The sudden downfall of supply chain finance (SCF) heavyweight Greensill was triggered after US$4.6bn in insurance cover fell away overnight, court documents reveal.

Problems with Greensill’s trade credit insurance cover first arose in July 2020, when Australia’s Bond and Credit Company (BCC) said it did not intend to renew or extend policies due to expire this month.

Though Greensill continued to push for renewal, and later sought alternative cover through its broker Marsh, those efforts were unsuccessful.

On March 1, the company sought a last-ditch, out-of-hours ruling from the supreme court of New South Wales that would force the renewal of its insurance cover – but was unsuccessful.

That caused an immediate chain reaction, with Credit Suisse choosing later the same day to freeze funds that provide more than US$10bn to Greensill – prompting concerns the London-headquartered company could go bankrupt within days.

A source close to Credit Suisse has confirmed to GTR that the non-renewal of that insurance cover was a factor in its decision, as it made it more difficult to value the funds properly.

It has since emerged that although Greensill is seeking insolvency protection in Australia and the UK, its core SCF business will likely be sold to private equity investors, and according to multiple GTR sources the company has informed participants in those programmes that they remain healthy.

Sources close to the deal have confirmed that higher-risk assets, including much publicised exposure to companies linked to steel magnate Sanjeev Gupta, are being shed.

Court documents seen by GTR reveal the way cover provided by BCC – whose parent company is insurance giant Tokio Marine Management – unravelled over the last eight months.

The policies themselves covered non-payment by Greensill clients and account debtors, applied to “some 40 clients” and totalled around US$4.6bn.
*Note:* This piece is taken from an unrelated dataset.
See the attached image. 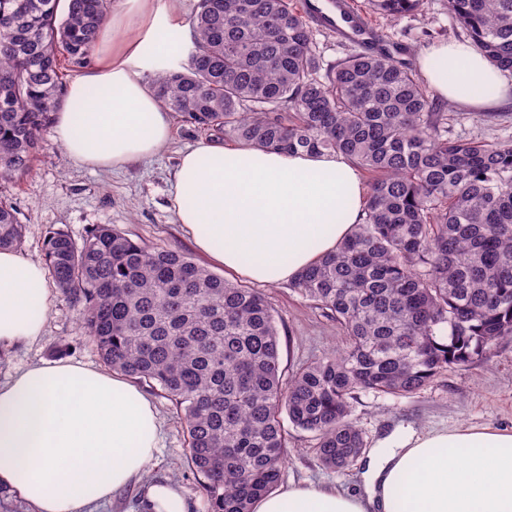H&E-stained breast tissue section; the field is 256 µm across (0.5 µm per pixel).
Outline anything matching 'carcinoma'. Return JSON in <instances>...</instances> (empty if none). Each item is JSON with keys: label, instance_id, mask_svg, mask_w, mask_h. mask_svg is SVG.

They did not provide for automatic renewal.

The court decision focuses on communications between Greensill and its insurers between July and September 2020.

In July, a representative of Tokio wrote to Greensill’s insurance broker expressing doubt that the policies would be extended or that new limits would be granted.

The reasons are not set out in the court documents, though they do refer to an unnamed individual who was found not to have had the required authority to approve a renewal.

Later the same month, Tokio informed Marsh that “given the current situation… we will not be able to bind any new policies, take on any additional risk nor extend or renew any [Greensill] policy past what had previously been agreed”.

In August, Tokio reiterated in a letter to Greensill that “investigations were ongoing” around the unnamed individual whose authority had been questioned.

And on September 1, Tokio wrote to Greensill confirming that BCC “does not wish to renew” its cover for Greensill transactions, and that policies would expire the following March.

Greensill disputed in its submission that the September letter amounted to 180 days’ notice of non-renewal, as required, but that argument was rejected by the court.

The company also sought to emphasise the “catastrophic” consequences should cover not be renewed.

“If the policies are not renewed, Greensill Bank will be unable to provide further funding for working capital of Greensill’s clients,” the company said in its submission. “In the absence of that funding, some of Greensill’s clients are likely to become insolvent, defaulting on their existing facilities.

“That, in turn, may trigger further adverse consequences on third parties, including the employees of Greensill’s clients. Greensill estimates that over 50,000 jobs including over 7,000 in Australia may be at risk.”

But for Insurance Australia Limited (IAL) – which, under Greensill’s application, would have been the entity required to provide cover – the court ruled there could also be “very serious” consequences, including being exposed to claims for which it has no reinsurance cover.

The ruling also points out that despite the insurers’ position being “made clear eight months ago”, Greensill only sought legal advice on the issue in late February – just days before the policies were due to expire.

That suggests it knew the September notice was valid “and therefore… understood that their policies would expire on March 1, 2021”.

A further directions hearing is scheduled in the court for Friday this week, according to the Australian Financial Review.

Greensill and Tokio did not immediately respond when contacted by GTR.